# What is expected
Copy out every line of text from the one containing "Système de mesure" down to the one containing "Publishing.", keeping both of those lines. Leave the pictures out.
○ ○ ○ ○
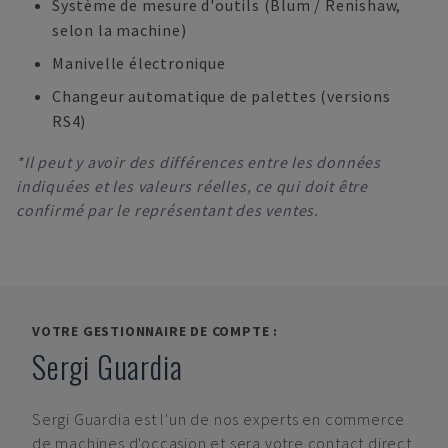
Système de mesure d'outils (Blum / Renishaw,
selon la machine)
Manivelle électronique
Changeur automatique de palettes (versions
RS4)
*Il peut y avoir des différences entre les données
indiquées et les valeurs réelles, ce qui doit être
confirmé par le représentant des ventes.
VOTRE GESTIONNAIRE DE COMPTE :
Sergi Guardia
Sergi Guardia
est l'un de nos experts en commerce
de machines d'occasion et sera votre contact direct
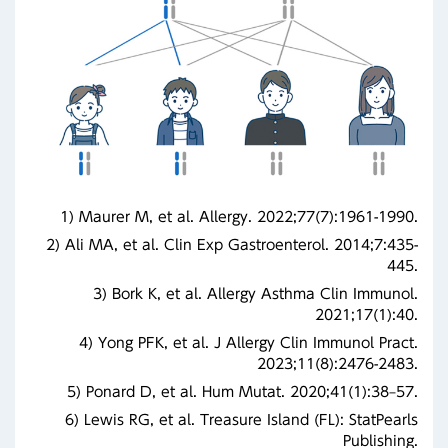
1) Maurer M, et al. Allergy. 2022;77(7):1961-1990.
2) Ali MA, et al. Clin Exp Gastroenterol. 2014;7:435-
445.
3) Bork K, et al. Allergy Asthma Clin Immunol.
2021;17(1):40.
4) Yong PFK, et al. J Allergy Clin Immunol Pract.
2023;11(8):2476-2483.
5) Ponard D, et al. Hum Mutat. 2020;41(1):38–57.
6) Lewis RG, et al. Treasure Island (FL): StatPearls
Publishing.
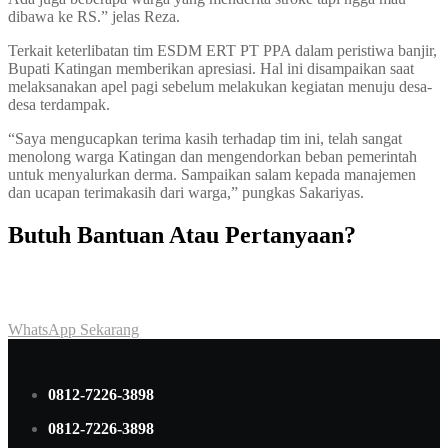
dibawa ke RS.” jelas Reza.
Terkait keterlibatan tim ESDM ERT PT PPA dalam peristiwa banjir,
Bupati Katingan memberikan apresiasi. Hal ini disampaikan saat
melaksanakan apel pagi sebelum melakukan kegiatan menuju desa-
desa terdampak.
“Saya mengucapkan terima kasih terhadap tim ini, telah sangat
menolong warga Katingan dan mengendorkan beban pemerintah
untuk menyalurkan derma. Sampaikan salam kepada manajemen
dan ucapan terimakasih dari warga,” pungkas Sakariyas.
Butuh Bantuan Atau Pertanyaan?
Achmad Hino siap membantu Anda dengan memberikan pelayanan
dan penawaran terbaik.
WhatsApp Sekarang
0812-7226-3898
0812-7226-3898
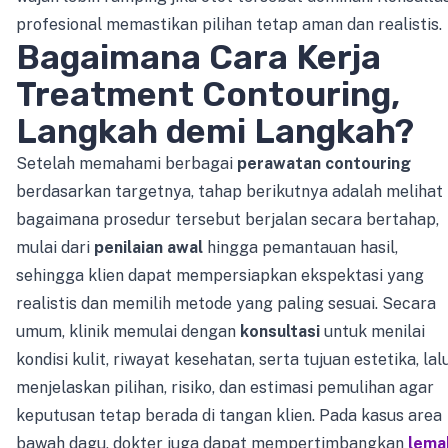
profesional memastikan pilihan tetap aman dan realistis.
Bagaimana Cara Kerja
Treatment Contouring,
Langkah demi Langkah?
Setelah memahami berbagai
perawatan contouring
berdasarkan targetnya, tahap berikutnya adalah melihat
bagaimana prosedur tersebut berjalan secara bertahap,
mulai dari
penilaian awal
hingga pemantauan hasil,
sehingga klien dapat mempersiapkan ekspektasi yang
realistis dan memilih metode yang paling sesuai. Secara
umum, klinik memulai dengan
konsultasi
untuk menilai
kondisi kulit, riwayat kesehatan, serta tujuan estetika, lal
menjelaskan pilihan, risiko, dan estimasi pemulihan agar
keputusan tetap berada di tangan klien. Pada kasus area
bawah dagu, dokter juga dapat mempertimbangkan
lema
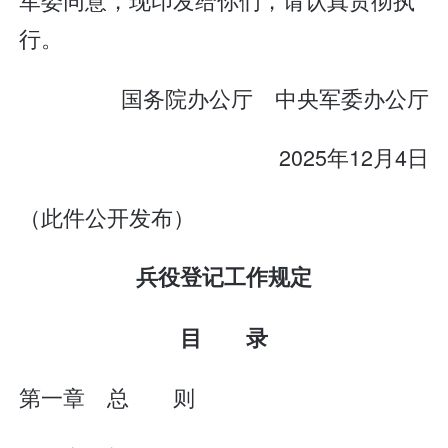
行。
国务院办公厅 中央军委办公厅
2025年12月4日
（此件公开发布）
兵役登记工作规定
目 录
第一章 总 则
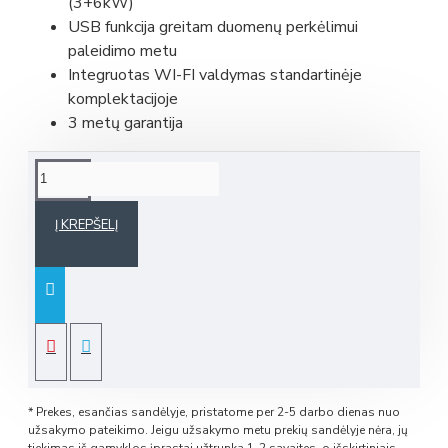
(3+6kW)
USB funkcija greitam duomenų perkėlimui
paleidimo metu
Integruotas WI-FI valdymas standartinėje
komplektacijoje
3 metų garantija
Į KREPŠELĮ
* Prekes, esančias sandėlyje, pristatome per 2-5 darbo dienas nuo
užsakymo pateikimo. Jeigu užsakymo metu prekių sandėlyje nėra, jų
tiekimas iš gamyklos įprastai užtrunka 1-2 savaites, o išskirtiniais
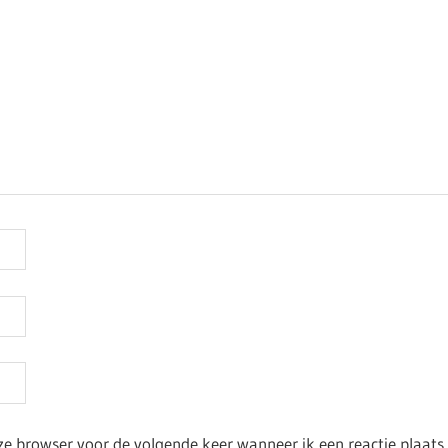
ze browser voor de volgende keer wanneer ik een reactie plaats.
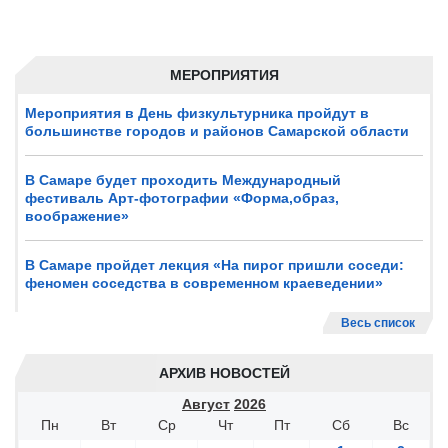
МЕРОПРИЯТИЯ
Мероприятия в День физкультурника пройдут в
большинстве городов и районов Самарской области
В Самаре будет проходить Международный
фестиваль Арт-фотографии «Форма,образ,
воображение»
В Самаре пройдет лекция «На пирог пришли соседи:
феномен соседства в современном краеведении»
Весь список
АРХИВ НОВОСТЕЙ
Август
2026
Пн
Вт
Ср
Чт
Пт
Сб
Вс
○ ○ ○ ○
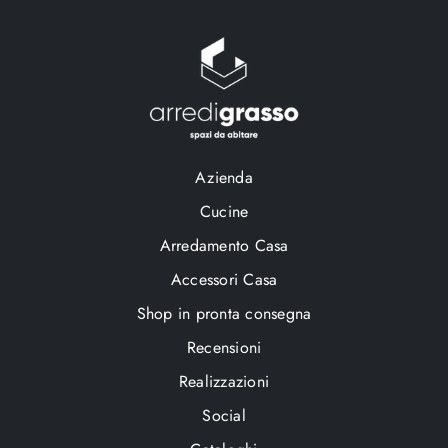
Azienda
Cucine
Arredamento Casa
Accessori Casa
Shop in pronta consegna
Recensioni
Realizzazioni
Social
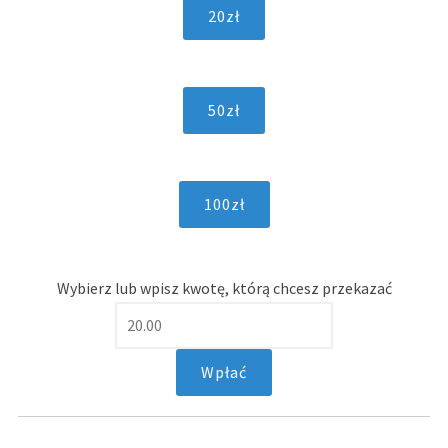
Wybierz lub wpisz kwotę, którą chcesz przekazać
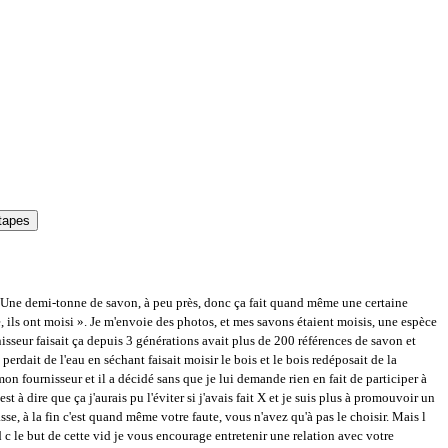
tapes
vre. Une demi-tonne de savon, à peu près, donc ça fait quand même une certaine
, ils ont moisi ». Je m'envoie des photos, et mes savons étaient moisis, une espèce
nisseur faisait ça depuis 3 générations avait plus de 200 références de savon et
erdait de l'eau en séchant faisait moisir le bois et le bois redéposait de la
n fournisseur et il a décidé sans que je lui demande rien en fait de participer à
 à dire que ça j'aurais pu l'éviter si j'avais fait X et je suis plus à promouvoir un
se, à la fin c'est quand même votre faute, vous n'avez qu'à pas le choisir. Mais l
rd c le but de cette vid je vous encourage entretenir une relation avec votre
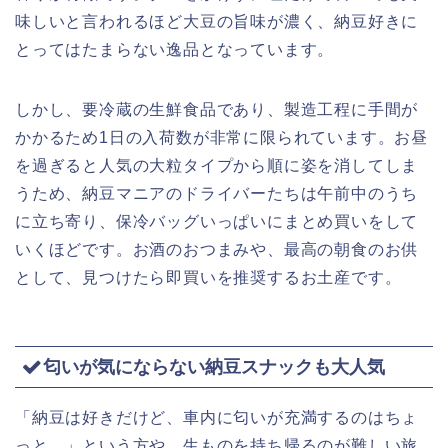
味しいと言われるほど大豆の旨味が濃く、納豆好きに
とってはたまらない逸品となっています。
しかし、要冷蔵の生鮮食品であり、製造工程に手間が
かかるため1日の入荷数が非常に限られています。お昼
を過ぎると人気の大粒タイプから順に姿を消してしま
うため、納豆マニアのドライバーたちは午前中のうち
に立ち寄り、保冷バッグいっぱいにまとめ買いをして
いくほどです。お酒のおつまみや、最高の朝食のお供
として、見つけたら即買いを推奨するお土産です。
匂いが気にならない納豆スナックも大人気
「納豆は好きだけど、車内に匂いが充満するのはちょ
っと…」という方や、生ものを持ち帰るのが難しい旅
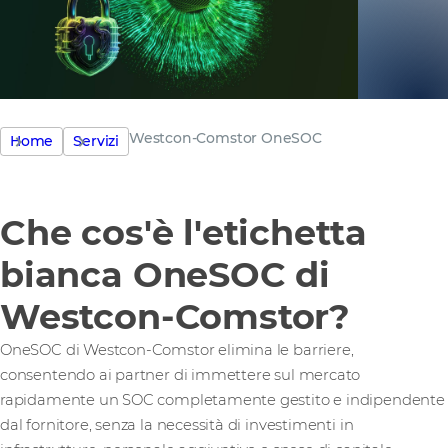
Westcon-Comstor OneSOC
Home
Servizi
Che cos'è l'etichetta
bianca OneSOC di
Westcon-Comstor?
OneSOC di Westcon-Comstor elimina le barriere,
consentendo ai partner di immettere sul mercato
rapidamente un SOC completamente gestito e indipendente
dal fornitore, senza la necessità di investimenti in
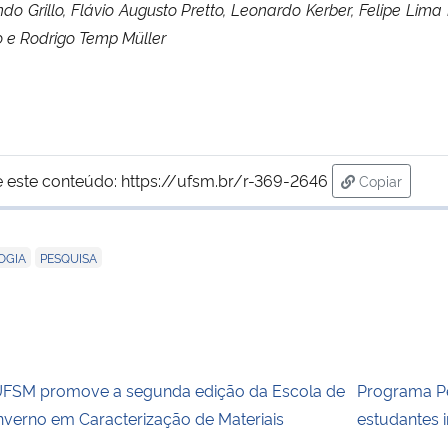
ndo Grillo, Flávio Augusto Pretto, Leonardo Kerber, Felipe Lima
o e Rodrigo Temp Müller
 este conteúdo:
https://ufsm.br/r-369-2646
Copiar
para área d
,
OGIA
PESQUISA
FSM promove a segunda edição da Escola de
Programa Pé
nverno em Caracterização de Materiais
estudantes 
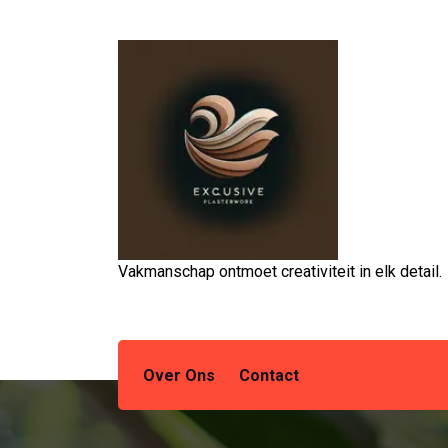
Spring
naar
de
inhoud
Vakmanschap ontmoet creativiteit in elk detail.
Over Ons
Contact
○ ○ ○ ○
# Solution
Système de mesure d'outils (Blum / Renishaw,
selon la machine)
Manivelle électronique
Changeur automatique de palettes (versions
RS4)
*Il peut y avoir des différences entre les données
indiquées et les valeurs réelles, ce qui doit être
confirmé par le représentant des ventes.
VOTRE GESTIONNAIRE DE COMPTE :
Sergi Guardia
Sergi Guardia
est l'un de nos experts en commerce
de machines d'occasion et sera votre contact direct
1) Maurer M, et al. Allergy. 2022;77(7):1961-1990.
2) Ali MA, et al. Clin Exp Gastroenterol. 2014;7:435-
445.
3) Bork K, et al. Allergy Asthma Clin Immunol.
2021;17(1):40.
4) Yong PFK, et al. J Allergy Clin Immunol Pract.
2023;11(8):2476-2483.
5) Ponard D, et al. Hum Mutat. 2020;41(1):38–57.
6) Lewis RG, et al. Treasure Island (FL): StatPearls
Publishing.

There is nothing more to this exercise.